MA L’ASPARTAME FA MALE?

ASPARTAMEViviamo in un’epoca in cui da una parte il benessere economico porta ad una eccessiva ed errata alimentazione, con una sempre maggior incidenza di sovrappeso e obesità, mentre dall’altra si ricerca come una delle priorità la linea “snella e perfetta”.

Ecco allora che per essere o per rimanere magri si tende a comprare cibi e merendine con pochi grassi e niente zuccheri, a bere bevande come the e caffè con l’aggiunta di dolcificanti chimici.
Lo snack senza zucchero può essere in realtà solo privo di zucchero “aggiunto”, cioè non contiene saccarosio, ma ha tutti gli zuccheri degli ingredienti. La stessa dicitura può significare che il saccarosio è stato sostituito dal fruttosio o da dolcificanti chimici.
Anche se è uso comune credere che questi alimenti “light” aiutano a mantenere la linea, spesso risultano più ingannevoli e dannosi di quanto ci si possa immaginare.
Fra le sostanze che sono elencate nelle etichette si trovano dai meno dannosi coloranti, dagli acidificanti fino ai grassi vegetali idrogenati e agli edulcoranti, come l’aspartame il ciclamato e l’acesulfame K.

Molti prodotti denominati “senza zucchero” contengono in realtà “Aspartame”, che se assunto regolarmente e sistematicamente può provocare col tempo gravi danni, anche irreparabili, alla salute; esso si converte in sottoprodotti pericolosi per i quali non esistono contromisure naturali. Importante sapere che lo stomaco vuoto di una persona a dieta accelera queste conversioni.

L’ASPARTAME COS’E’?
Ma vediamo di capire meglio cosa sia questo famigerato aspartame che tanti difendono, non certo per la nostra salute, ed altrettanti invece mettono al bando.
L’aspartame è la combinazione di due aminoacidi, l’acido aspartico e la fenilalanina, con l’aggiunta di metanolo. Esso presenta delle qualità organolettiche simili allo zucchero: ne è 200 volte più dolce, ed essendo una proteina ha un modesto apporto calorico (4 Kcal/g).

La fenilalanina è un aminoacido essenziale che partecipa alla costituzione delle proteine e viene normalmente metabolizzato a tirosina da un enzima specifico, la fenilalaninaidrossilasi. L’assunzione di questo aminoacido, presente in tutti gli alimenti proteici, non affiancata dagli altri aminoacidi essenziali, può creare problemi, soprattutto a chi è affetto da fenilchetonuria, una malattia genetica caratterizzata dalla mancata produzione dell’enzima fenilalaninaidrossilasi.

Il metanolo, o alcool metilico, è un veleno molto pericoloso, responsabile di malattie al sistema nervoso e cecità. È usato anche come additivo per carburanti, come solvente per coloranti, collanti, poliesteri, svernicianti.
Il metanolo derivato dall’aspartame viene liberato nell’intestino tenue quando incontra l’enzima chimotripsina.
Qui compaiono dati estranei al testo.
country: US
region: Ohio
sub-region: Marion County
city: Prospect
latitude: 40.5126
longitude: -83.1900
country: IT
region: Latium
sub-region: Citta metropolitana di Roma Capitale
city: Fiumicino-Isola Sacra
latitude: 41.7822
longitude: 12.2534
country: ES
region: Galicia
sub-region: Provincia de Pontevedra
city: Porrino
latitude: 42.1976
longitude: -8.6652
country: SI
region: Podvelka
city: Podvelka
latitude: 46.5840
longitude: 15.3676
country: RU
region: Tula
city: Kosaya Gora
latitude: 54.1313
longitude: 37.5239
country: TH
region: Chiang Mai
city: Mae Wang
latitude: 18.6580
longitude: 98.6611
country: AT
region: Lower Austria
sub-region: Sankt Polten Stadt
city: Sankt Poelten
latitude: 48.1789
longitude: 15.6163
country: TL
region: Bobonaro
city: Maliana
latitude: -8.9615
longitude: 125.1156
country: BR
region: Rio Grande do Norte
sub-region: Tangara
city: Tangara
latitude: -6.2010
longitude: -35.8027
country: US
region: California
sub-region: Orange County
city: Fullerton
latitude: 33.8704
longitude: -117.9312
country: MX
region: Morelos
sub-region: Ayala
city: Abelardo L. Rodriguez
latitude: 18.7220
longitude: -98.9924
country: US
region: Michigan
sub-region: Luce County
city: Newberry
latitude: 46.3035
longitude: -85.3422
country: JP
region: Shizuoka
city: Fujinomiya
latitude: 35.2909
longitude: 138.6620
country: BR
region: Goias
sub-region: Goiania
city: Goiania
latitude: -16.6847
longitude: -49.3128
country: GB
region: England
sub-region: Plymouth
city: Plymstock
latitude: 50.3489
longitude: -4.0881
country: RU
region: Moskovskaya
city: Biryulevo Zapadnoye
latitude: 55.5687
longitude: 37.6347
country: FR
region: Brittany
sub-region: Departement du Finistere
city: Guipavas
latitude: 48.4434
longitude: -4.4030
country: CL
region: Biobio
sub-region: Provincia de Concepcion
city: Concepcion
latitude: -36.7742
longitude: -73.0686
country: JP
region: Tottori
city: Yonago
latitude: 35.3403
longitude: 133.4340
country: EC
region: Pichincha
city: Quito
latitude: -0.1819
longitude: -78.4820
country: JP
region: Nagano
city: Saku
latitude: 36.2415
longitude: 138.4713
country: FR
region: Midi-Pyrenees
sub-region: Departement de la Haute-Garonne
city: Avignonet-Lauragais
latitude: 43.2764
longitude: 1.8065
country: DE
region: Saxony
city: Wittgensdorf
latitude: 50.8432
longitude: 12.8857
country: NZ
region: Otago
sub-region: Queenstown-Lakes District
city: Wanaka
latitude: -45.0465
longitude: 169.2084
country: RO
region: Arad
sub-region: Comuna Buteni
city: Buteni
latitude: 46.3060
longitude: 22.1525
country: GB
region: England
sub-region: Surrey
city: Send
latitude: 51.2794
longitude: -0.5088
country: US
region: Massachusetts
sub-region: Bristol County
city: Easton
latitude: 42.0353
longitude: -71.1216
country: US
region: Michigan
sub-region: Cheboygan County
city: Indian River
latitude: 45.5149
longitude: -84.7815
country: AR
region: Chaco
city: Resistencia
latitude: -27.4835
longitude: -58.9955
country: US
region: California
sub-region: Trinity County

A una temperatura superiore a 30 gradi si trasforma in metanolo libero, che viene poi convertito in formaldeide, la quale dà luogo alla formazione di acido formico, il veleno delle formiche.
L’acido formico è tossico e viene usato come attivatore degli sverniciatori per i rivestimenti.
Esso si trova anche in natura, per esempio nei succhi di frutta, ma in essi è associato all’etanolo, un antidoto naturale contro la sua tossicità.

Non conviene forse fermarsi a riflettere seriamente sulla validità e sicurezza dei prodotti dietetici, sui dolcificanti chimici, e sui loro effetti per la salute nostra e dei nostri figli?
Meglio allora affidarsi ad alimenti con ingredienti semplici, naturali, non modificati; meglio allora scegliere di addolcire la vita con lo zucchero di canna integrale, con lo sciroppo d’acero o il miele, e magari facendone un uso più parsimonioso, per non rinunciare alla linea ma nemmeno alla salute. E se proprio non si riesce fare ameno di un dolcificante allora meglio scegliere un estratto della Stevia.